Un besoin vital de l’organisme

Nos 100 000 milliards de cellules ont un besoin impérieux d’eau, continuellement.

Le centre de la soif régulé par l’hypothalamus, nous avertit quand nous avons soif. C’est le même mécanisme d’alerte que la faim, mais ce n’est pas un processus de régulation. En réalité, quand arrive le signal avec la sensation de bouche sèche, nous sommes déjà déshydratés, et quand on a faim, il faut déjà boire.

Pour maintenir une bonne hydratation, il faut boire régulièrement et systématiquement même sans soif, ainsi nous rééduquons le centre de la soif qui, avec l’âge fonctionne de moins en moins bien;

Le Dr Fereydoon Batmanghelidj*, médecin Iranien, a mis clairement en évidence le rôle indispensable de l’hydratation dans un grand nombre de pathologies. Il nous rappelle que lorsque l’être humain s’est séparé des espèces qui vivaient dans l’eau, il a gardé sa dépendance à l’égard des propriétés vitales de l’eau et a développé un mécanisme de préservation de l’eau, tel un processus d’adaptation à la déshydratation transitoire. Nous sommes toujours régis par ce système qui nous a permis d’évoluer. C’est donc un processus précis de distribution d’eau qui approvisionne tous les organes du corps avec priorité pour la fonction cérébrale : quand nous ne buvons pas assez nous ralentissons notre métabolisme dans son ensemble et nous nous auto-intoxiquons.

Quand nous buvons, l’eau met deux heures à nous hydrater, et il est courant de ne pas boire suffisamment sans le savoir. Nous sommes donc de potentiels déshydratés chroniques.

Le premier aliment de notre corps

L’eau doit arriver pure comme une eau de montagne pour jouer son rôle optimal. Une eau de montagne n’est pas pure, mais propre. Une eau pure serait problématique sur le long terme car trop vide. Indispensable au métabolisme, l’eau aide le corps dans son processus de réparation, nourrit les cellules, fluidifie le sang et facilite le transport des nutriments, modère le stress et intervient dans la thermorégulation.

Pour effectuer tout ce travail quotidien, nous devons beaucoup boire (1,5 litres à 2 litres par jour), mais une eau légère, 50 mg en BEV (500 mg selon les médecins); et selon les critères de la bio-électronique de Vincent avec un pH* légèrement inférieur à 7 ou très légèrement supérieur; un rH2* situé entre 18 et 29 et enfin une grande résistivité rhô*, et ce afin de ne pas surcharger notre organisme.

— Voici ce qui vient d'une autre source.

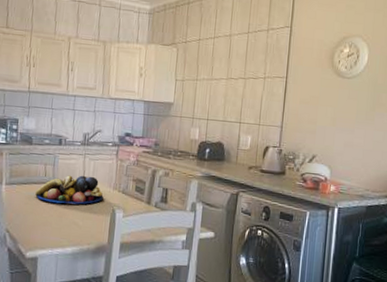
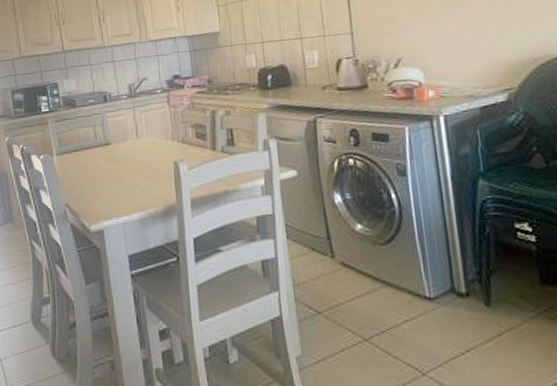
fruit bowl: present [35,175,104,205] -> none [89,130,163,167]

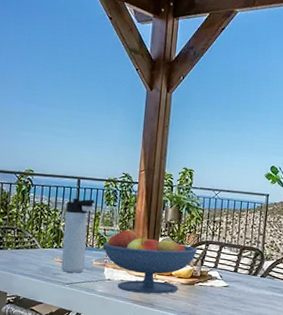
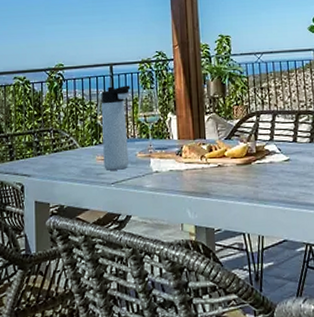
fruit bowl: present [102,228,198,294] -> none [145,112,249,183]

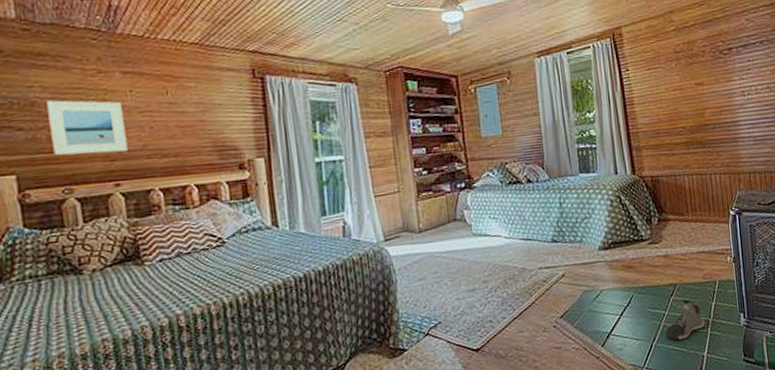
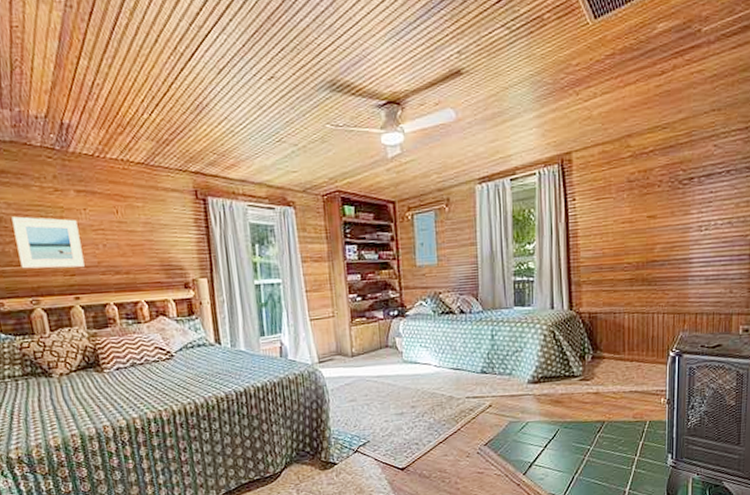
sneaker: present [665,299,705,340] -> none [588,437,630,475]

Présent dans toutes les cures des naturopathes (revitalisation, désintoxication, stabilisation) cet élément d’une densité nutritionnelle exceptionnelle qu’est l’eau doit faire l’objet de toute notre attention et rester l’un des principes de notre hygiène de vie.

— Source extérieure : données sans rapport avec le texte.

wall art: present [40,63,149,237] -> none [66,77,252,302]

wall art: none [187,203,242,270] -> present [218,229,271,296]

*pH (potentiel hydrogène). Il indique l’acidité :

> 7 elle est basique.

< 7 elle est acide.

Plus son pH diminue, plus elle est acide.

*rH2 (potentiel d’oxydoréduction). Il indique le taux d’oxygénation ou la quantité d’électrons libre dans une solution :

< 28 il capte les électrons libres responsables du vieillissement.

> 28 il devient oxydant, et ce terrain oxydé est responsable de maladies et du cancer.

RO* : la résistivité mesure le taux de minéralité. Plus sa valeur est élevée moins elle est élevée en minéraux.

Le docteur Fereydoon Batmanghelidj (1931-2004), prisonnier en 1979 en Iran, a décidé de ne plus s’alimenter. Il a alors constaté que l’eau supprimait non seulement la faim mais aussi les douleurs. Il traita plus de 3000 prisonniers en prison et fit des recherches sur les actions curatives de l’eau. Installé aux Etats-Unis, il publia ses recherches sur la déshydratation chronique.

Les faux amis de l’hydratation

Croire que le thé, le café, les infusions, l’alcool, les sodas peuvent remplacer une eau pure et naturelle est une grande erreur. Au contraire, ces boissons nous déshydratent. Quant à la minéralisation du corps, elle doit se faire par les aliments et non par l’eau, sauf indication thérapeutique précise et en complément de l’apport nutritionnel.